- Ivanhoe Location within the state of Texas
- Coordinates: 30°40′48″N 94°24′55″W﻿ / ﻿30.68000°N 94.41528°W
- Country: United States
- State: Texas
- County: Tyler
- Incorporated: 2009

Area
- • Total: 3.63 sq mi (9.41 km^{2})
- • Land: 3.18 sq mi (8.24 km^{2})
- • Water: 0.45 sq mi (1.17 km^{2})
- Elevation: 197 ft (60 m)

Population (2020)
- • Total: 1,327
- • Density: 451.2/sq mi (174.21/km^{2})
- Time zone: UTC-6 (Central (CST))
- • Summer (DST): UTC-5 (CDT)
- FIPS code: 48-37112
- GNIS feature ID: 2575704
- Website: cityofivanhoe.texas.gov

= Ivanhoe, Tyler County, Texas =

Ivanhoe is a city in Tyler County, Texas, United States. The population was 1,327 at the 2020 census.

In an election held on November 3, 2009, residents voted to incorporate the community as a "Class C" municipality, with 160 votes to 53. In a concurrent election, Bill Preston was elected unopposed as mayor. A total of eight candidates ran for the two city commissioner positions. Cathy Bennett and Will Warren won those seats.

The incorporation of Ivanhoe coincided with the incorporation of a neighboring community, Ivanhoe North. The creation of both cities was seen as the first step in a process to merge both communities into a single entity, making it the second-largest city in Tyler County.

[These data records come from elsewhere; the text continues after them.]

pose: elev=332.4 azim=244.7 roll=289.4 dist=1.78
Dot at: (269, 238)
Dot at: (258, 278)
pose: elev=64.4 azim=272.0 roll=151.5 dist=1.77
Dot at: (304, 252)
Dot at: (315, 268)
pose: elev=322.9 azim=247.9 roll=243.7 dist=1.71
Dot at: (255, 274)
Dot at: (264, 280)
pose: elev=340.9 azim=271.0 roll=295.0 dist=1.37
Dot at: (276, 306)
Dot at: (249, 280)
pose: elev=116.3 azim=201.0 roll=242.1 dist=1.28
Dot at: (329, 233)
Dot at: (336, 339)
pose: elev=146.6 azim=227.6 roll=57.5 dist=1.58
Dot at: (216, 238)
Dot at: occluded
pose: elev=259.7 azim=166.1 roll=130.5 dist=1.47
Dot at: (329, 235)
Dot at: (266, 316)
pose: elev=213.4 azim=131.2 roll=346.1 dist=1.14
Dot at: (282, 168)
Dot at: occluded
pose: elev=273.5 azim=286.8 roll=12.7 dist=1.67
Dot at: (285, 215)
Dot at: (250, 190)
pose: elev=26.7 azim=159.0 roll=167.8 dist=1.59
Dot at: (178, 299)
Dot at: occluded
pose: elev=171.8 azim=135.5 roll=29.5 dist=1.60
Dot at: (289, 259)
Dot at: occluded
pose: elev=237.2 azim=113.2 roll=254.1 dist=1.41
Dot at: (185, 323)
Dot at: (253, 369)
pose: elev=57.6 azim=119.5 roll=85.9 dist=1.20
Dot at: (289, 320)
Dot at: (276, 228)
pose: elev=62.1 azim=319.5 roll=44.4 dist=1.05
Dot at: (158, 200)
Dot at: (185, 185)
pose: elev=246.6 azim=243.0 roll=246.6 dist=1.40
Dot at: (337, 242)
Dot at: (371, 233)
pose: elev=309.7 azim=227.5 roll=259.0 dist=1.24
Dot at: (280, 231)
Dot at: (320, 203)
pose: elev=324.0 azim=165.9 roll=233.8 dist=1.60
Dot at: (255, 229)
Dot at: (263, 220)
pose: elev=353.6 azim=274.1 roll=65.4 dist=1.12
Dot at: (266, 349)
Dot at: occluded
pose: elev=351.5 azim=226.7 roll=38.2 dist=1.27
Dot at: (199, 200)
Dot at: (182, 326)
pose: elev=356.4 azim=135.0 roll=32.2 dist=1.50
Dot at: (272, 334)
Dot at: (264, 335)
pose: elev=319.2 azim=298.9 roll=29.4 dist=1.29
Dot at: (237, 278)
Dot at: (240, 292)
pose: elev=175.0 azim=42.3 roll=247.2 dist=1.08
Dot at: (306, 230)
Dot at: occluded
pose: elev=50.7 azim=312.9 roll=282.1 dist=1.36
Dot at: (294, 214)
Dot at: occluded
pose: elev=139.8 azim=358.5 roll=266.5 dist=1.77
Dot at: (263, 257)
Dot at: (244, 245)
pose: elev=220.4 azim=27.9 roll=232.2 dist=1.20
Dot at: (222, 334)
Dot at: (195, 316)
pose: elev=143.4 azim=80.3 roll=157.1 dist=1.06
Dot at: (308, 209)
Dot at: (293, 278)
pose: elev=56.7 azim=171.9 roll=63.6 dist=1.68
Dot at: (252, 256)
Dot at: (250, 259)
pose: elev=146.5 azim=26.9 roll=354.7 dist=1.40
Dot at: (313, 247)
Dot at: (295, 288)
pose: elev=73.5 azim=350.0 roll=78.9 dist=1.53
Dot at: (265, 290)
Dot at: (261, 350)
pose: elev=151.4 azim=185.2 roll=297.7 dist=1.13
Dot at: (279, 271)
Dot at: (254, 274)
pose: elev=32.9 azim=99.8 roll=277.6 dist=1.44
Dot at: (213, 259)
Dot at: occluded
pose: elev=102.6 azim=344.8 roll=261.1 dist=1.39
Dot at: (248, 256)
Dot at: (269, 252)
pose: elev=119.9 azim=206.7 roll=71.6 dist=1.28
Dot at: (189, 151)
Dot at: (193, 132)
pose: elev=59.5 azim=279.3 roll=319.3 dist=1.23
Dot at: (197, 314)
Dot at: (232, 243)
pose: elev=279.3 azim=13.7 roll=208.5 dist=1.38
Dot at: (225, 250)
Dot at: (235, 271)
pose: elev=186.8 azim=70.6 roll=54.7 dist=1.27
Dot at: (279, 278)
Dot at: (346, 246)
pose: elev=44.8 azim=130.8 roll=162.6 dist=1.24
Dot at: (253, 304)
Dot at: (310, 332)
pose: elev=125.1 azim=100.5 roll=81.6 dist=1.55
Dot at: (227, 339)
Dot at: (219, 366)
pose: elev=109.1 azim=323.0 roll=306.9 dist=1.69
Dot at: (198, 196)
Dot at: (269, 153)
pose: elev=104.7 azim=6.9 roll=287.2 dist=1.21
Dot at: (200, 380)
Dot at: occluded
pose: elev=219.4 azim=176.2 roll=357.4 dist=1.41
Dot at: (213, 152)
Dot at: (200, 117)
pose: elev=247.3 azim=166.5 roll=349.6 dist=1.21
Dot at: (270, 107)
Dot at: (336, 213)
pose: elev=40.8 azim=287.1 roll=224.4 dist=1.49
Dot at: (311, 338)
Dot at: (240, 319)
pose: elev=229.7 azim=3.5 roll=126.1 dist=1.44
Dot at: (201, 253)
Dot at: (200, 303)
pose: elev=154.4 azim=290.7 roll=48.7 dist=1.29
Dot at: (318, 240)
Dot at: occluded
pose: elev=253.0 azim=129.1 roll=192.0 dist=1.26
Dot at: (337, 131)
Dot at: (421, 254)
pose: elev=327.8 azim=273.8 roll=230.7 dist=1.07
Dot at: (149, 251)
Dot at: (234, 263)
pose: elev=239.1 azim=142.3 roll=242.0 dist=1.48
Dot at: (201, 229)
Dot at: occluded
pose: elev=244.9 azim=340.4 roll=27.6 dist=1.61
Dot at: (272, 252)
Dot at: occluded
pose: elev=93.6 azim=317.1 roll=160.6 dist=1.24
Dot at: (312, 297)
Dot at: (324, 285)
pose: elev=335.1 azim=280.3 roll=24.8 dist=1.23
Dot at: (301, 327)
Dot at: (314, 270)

The merger of both cities into one City of Ivanhoe was approved by a vote of 194 to 60 on November 2, 2010.

==Geography==
Ivanhoe had a total area of 3.6 sqmi, of which 3.3 sqmi were land and 0.3 sqmi was covered by water. These are 2010 numbers, before the merger with Ivanhoe North.

==Demographics==

Ivanhoe racial composition as of 2020 (NH = Non-Hispanic)
| Race | Number | Percentage |
|---|---|---|
| White (NH) | 1,048 | 78.98% |
| Black or African American (NH) | 50 | 3.77% |
| Native American or Alaska Native (NH) | 4 | 0.3% |
| Asian (NH) | 4 | 0.3% |
| Some Other Race (NH) | 5 | 0.38% |
| Mixed/Multi-Racial (NH) | 72 | 5.43% |
| Hispanic or Latino | 144 | 10.85% |
| Total | 1,327 |  |

As of the 2020 United States census, there were 1,327 people, 706 households, and 391 families residing in the city.

Historical population
| Census | Pop. | Note | %± |
| 2010 | 887 |  | — |
| 2020 | 1,327 |  | 49.6% |
U.S. Decennial Census

==Education==
Part of Ivanhoe to the southwest is in the Warren Independent School District while the other part, to the northeast, is in the Woodville Independent School District.

The Texas Legislature designates Tyler County as being in the district of Angelina College.